Dietrich Mateschitz has spoken out for the first time on the latest row to engulf Red Bull Racing in F1 2010, insisting that any notions of favouritism within the team are unacceptable, that Mark Webber and Sebastian Vettel will continue to be encouraged to speak their minds and fight it out on-track and most importantly of all, that 'the pits must not interfere'.

The past week has all-round been a public relations disaster for Red Bull Racing, and therefore also for the energy drinks brand itself of which Mateschitz is in charge. The simple act of removing the developmental front wing off one car at Silverstone to place it onto the other ahead of qualifying has erupted into arguably the greatest media furore of the season to-date, with Webber very publicly contending that he had been consigned to the role of a 'number two driver' and Vettel responding that 'sometimes you get to know people better and see their true faces' in response to his team-mate's indignant outburst.
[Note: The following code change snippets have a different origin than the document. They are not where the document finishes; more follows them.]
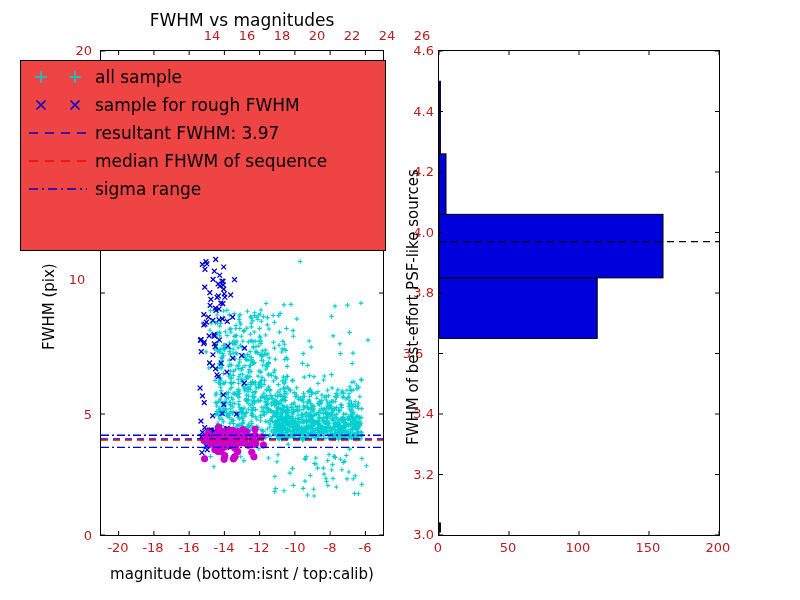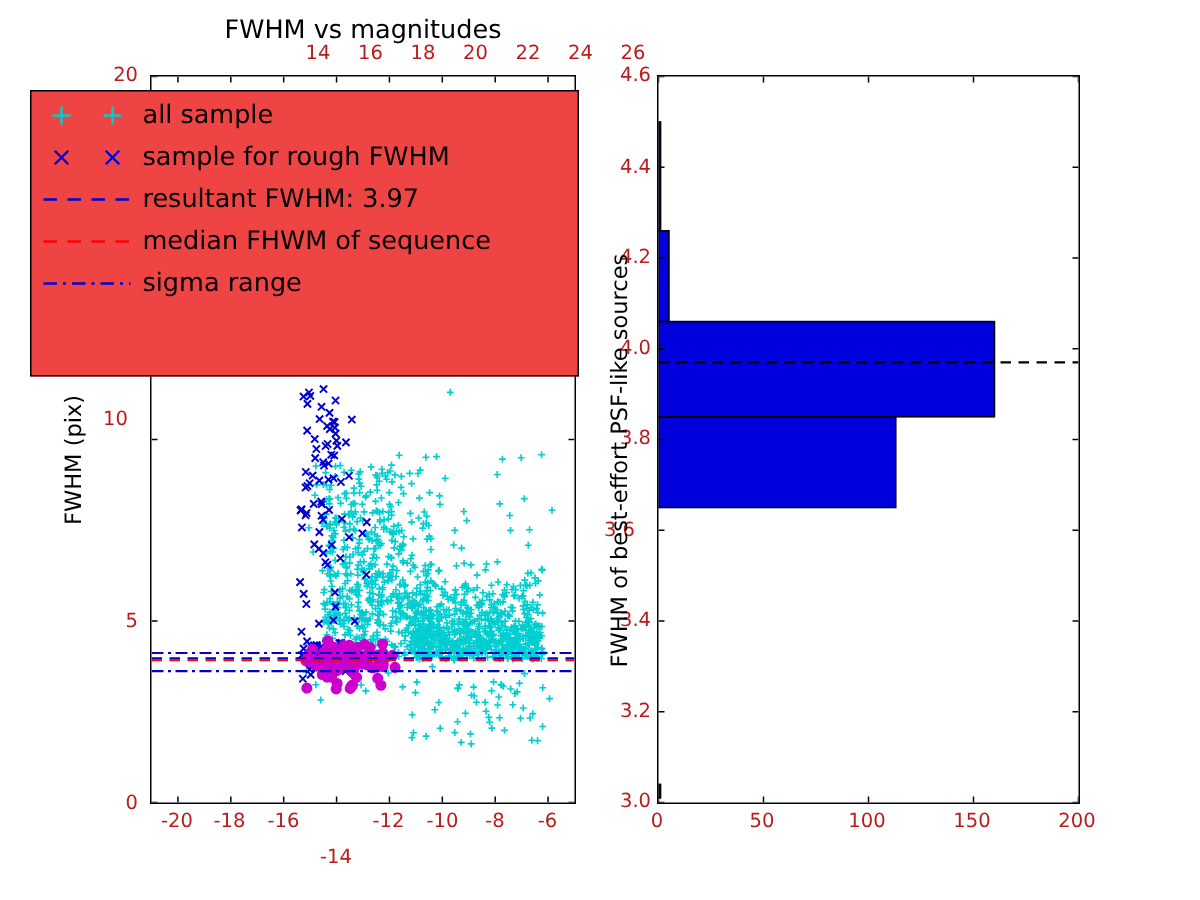--- a/index.html
+++ b/index.html
@@ -1823,7 +1823,7 @@
     <div class="tick-label abs" style="left:18px; top:0; width:40px; margin-left:-20px;">-20</div>
     <div class="tick-label abs" style="left:53px; top:0; width:40px; margin-left:-20px;">-18</div>
     <div class="tick-label abs" style="left:89px; top:0; width:40px; margin-left:-20px;">-16</div>
-    <div class="tick-label abs" style="left:124px; top:0; width:40px; margin-left:-20px;margin-top:24px;">-14</div>
+    <div class="tick-label abs" style="left:124px; top:0; width:40px; margin-left:-20px;">-14</div>
     <div class="tick-label abs" style="left:159px; top:0; width:40px; margin-left:-20px;">-12</div>
     <div class="tick-label abs" style="left:195px; top:0; width:40px; margin-left:-20px;">-10</div>
     <div class="tick-label abs" style="left:230px; top:0; width:40px; margin-left:-20px;">-8</div>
That the Australian and German are no longer the best of friends is indisputable, but nor, Webber has stressed, are they enemies, and subsequent 'clear-the-air' talks with team principal Christian Horner - whose decision it was to swap the wing over, based upon Vettel's superior championship position at the time - have eased tensions somewhat at Milton Keynes. Mateschitz is adamant that they must not be allowed to flare up again in such a manner.

"If you ask me today who will be champion, I say one of our two drivers," the Austrian billionaire told the Kleine Zeitung newspaper, "but the pits must not interfere, because then problems begin in earnest. We do not have a number one and a number two driver - this philosophy is not in-keeping with my understanding of racing. Both drivers have cars to exactly the same standard. The problem with the new wing at Silverstone was the first exception."
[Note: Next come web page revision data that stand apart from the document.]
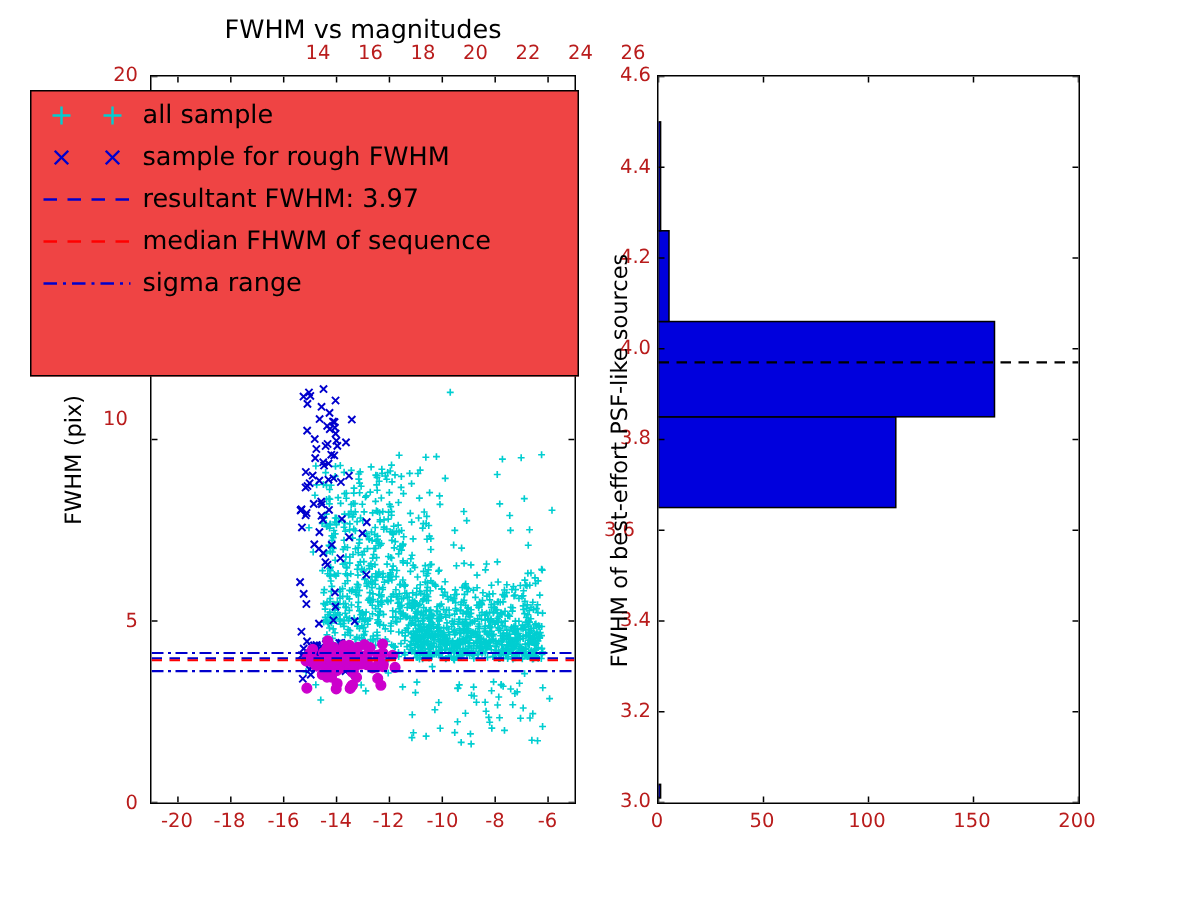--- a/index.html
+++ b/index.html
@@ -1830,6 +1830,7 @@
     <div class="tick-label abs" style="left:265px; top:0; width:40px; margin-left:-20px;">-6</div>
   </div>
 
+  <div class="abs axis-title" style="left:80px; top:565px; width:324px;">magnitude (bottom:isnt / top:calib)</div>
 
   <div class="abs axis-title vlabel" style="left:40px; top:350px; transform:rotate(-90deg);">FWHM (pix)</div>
Conceding that it is 'not our style' to tie up Webber's and Vettel's tongues and restrict their freedom-of-speech to the standard PR drivel prevalent in F1 these days - reasoning that 'everyone can tell the truth, which is one of the highest virtues of Red Bull' - Mateschitz added that nor would the pair be prevented from duelling it out wheel-to-wheel on the circuit, despite the catastrophic consequences and loss of a likely one-two that ensued from just such an open approach in the Turkish Grand Prix in Istanbul two-and-a-half months ago.

"Our two drivers know that they have to beat the other and they still need each other to take away as many points as possible from the competition," underlined the 66-year-old. "You cannot just program a champion. We are talking about racing - the image of blood, sweat and tears is not by chance."